A new archaeological study has identified 260 previously unknown monumental tombs in the Atbai Desert, a vast and still poorly explored region stretching across eastern Sudan between the Nubian Nile and the Red Sea Hills. The structures, known as Atbai Enclosure Burials, appear to belong to a mobile pastoralist culture that flourished during the fourth and third millennia BC, with some related examples reaching back even earlier.
That makes the earliest phases of this funerary tradition older than Egypt's pyramids, built centuries later on the Nile Valley's western edge. But these were not royal tombs of stone-cut corridors and written names. They were circular monuments in the desert, built by herding communities whose wealth moved on four legs.
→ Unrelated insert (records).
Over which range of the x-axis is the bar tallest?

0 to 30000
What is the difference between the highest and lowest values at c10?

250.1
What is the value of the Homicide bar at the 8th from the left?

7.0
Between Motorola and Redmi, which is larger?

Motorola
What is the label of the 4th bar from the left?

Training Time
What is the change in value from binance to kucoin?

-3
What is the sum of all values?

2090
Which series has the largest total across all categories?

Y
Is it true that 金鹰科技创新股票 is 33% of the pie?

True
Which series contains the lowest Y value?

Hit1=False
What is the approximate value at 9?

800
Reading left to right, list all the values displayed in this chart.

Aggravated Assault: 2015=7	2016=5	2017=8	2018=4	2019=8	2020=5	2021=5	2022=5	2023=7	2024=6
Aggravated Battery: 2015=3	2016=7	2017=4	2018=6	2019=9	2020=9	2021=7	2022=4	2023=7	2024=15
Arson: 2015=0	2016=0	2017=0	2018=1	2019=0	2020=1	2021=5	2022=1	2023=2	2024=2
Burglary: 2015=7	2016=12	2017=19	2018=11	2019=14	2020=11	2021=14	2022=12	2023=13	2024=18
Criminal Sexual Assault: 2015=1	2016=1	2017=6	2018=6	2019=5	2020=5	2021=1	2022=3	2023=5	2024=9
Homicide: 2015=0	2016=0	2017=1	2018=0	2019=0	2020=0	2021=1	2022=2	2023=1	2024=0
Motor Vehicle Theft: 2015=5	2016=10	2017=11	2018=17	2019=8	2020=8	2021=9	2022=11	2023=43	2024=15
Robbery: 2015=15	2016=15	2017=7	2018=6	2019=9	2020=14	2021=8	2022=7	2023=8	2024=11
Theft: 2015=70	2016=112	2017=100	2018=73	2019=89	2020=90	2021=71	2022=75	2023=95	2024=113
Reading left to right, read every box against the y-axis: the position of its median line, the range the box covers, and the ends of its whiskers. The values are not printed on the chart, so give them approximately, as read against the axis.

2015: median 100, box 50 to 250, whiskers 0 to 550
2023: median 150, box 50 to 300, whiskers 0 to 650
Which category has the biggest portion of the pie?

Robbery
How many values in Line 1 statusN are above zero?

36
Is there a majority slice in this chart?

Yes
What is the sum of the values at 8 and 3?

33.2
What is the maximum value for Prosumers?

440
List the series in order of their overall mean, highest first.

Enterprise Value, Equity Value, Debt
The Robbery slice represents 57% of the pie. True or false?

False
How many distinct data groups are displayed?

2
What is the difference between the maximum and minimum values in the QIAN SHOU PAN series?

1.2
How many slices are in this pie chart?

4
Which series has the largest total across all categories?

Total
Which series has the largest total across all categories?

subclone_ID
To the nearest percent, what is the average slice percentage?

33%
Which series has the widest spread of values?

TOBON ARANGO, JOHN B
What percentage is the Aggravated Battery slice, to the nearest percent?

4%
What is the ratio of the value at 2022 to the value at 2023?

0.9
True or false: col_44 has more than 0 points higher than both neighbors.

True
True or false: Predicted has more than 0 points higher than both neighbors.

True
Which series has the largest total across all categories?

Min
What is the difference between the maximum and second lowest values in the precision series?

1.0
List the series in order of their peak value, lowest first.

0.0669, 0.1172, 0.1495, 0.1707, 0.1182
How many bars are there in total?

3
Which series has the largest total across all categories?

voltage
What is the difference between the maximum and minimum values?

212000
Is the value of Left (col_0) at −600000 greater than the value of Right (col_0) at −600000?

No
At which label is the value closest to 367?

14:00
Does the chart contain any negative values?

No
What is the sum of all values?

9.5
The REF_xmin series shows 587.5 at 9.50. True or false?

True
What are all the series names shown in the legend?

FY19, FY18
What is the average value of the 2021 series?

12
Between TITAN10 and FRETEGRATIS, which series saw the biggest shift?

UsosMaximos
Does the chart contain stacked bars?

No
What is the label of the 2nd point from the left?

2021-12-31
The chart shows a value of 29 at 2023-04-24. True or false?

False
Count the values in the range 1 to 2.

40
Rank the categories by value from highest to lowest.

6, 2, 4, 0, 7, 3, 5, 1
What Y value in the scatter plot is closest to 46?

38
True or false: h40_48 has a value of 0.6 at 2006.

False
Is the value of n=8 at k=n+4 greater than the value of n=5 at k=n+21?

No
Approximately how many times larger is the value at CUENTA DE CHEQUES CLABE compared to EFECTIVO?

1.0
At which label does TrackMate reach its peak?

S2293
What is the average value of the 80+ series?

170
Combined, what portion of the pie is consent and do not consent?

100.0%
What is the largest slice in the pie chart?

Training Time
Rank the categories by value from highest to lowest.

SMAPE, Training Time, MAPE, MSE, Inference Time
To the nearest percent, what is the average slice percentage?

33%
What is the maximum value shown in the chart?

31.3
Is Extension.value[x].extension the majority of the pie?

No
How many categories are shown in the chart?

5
A desert cemetery visible from space
The discovery was made through systematic remote-sensing work by the Atbai Survey Project. Using satellite imagery, researchers mapped circular and oval stone monuments across an enormous desert zone from Upper Egypt toward the Eritrean borderlands.
The study recorded 280 monumental structures in total, including 20 already known from earlier surveys. The remaining 260 were newly identified through satellite analysis.
Most are large circular stone enclosures containing internal burials. Some measure only a few meters across, while the largest reach more than 80 meters in diameter. Their scale suggests that these were not ordinary graves, but central places in the social and ritual landscape of prehistoric herders.